Work required:
Check each statement against the troubleshooting chapter below and answer yes or no, quoting the words that decide it: (a) Cloud SDK can be installed as a Docker container image; (b) the command for updating a component is "gcloud components install name"; (c) "gcloud init" authorizes your account.

© Shimon Ifrah 2021
S. IfrahGetting Started with Containers in Google Cloud Platform https://doi.org/10.1007/978-1-4842-6470-6_10

10. Troubleshooting

Shimon Ifrah1  
(1)
Melbourne, VIC, Australia
 

In this chapter, we will learn how to troubleshoot the core services we’ve learned about in this book, but with more focus on using Cloud SDK and gcloud. The main goal of this chapter is to help you avoid common misconfiguration issues with GCP container services.

In this chapter, we will focus on the following topics:
  • Basic gcloud commands

  • Troubleshooting Google Kubernetes Service (GKE)

  • Troubleshooting Cloud Run and Cloud Build deployments

  • Troubleshooting GCP Container Registry

  • Troubleshooting the Compute Engine resource

Basic gcloud Commands

Let’s start with a review of the most basic commands of gcloud and how to get started after installing it.

Install Cloud SDK

To install Cloud SDK and gcloud, use the following URL and select your OS platform; as of the time of writing, you can install it on the following platforms:

https://cloud.google.com/sdk/install
  • Linux

  • MacOS

  • Windows

  • Docker container image

Initialize Cloud SDK

After installing Cloud SDK, start with the following command, which will initialize and authorize your account and configure gcloud with the right project:
$ gcloud init
To install additional components like GKE kubectl, use the following command:
$ gcloud components install name
To update a component, use the following command:
$ gcloud components update components_name
To check the version of your Cloud SDK, run the following command:
$ gcloud version
To get detailed information about your gcloud environment, type the following:
$ gcloud info
To access help, type the following:
$ gcloud help
If your session has expired, or if you would like to log in with another account, you can use the following command and follow the prompt:
$ gcloud auth login

Work with Projects

To get detailed information about a GCP project, type the following command:
$ gcloud projects describe
To change the output of the commands to a table format, run the following:
$ gcloud projects describe --format table
To set a project and start working with it, use the following:
$ gcloud config set project name

Troubleshoot Google Kubernetes Service (GKE)

In this section, we will start by going over the steps needed to connect to a GKE cluster using Cloud SDK.

Connect to a GKE Cluster

To connect to a GKE cluster using Cloud SDK, use the following process.

Data:
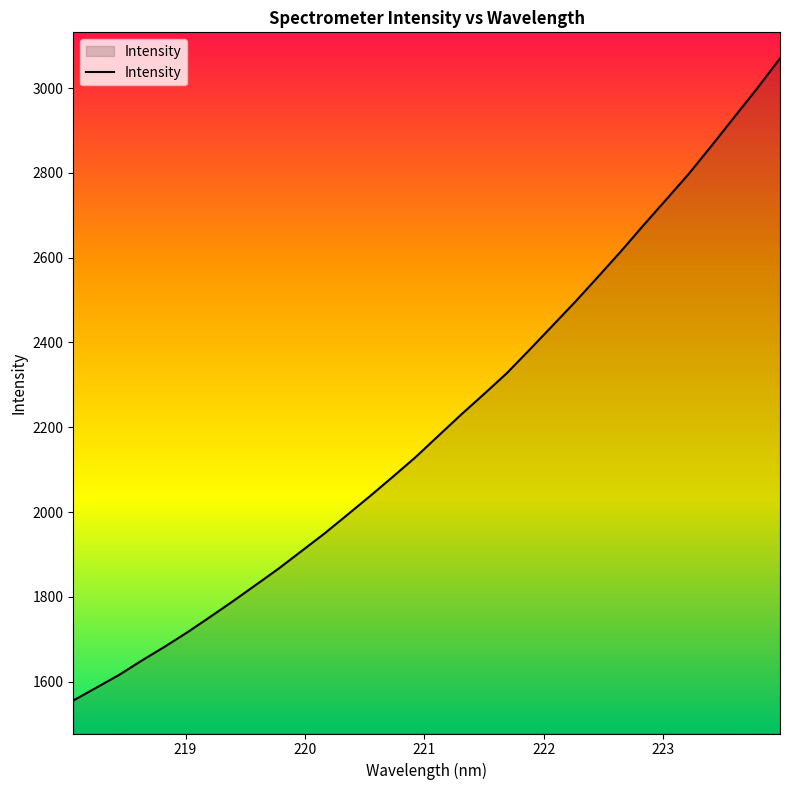

What is the difference between the maximum and minimum values?

1514.4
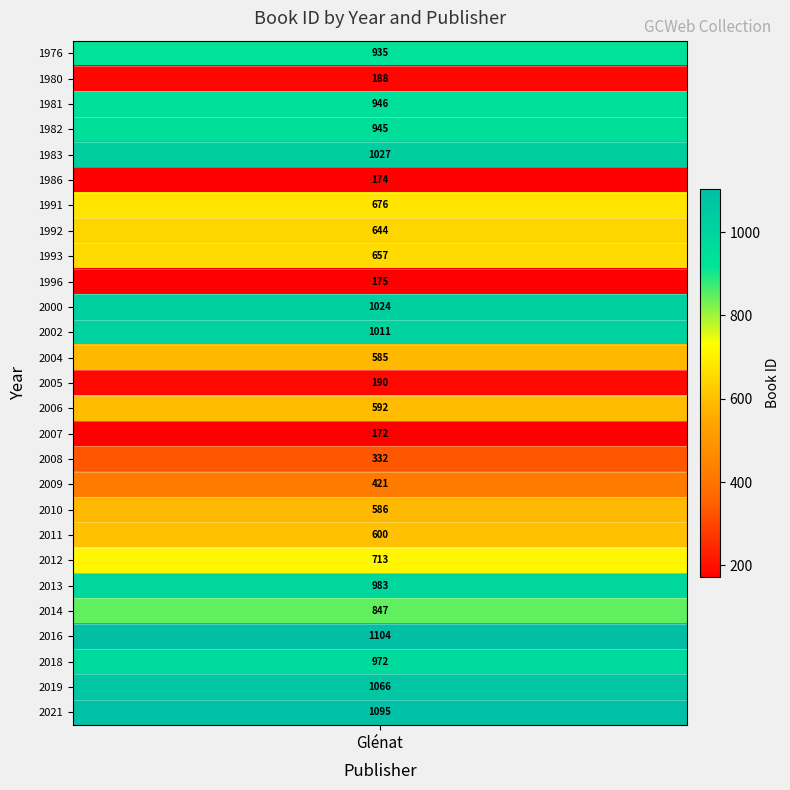

Is it true that the value at 2018 is 497?

False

Expected output:
(a) Yes: "Docker container image"
(b) No: "$ gcloud components update components_name"
(c) Yes: "initialize and authorize your account and configure gcloud with the right project"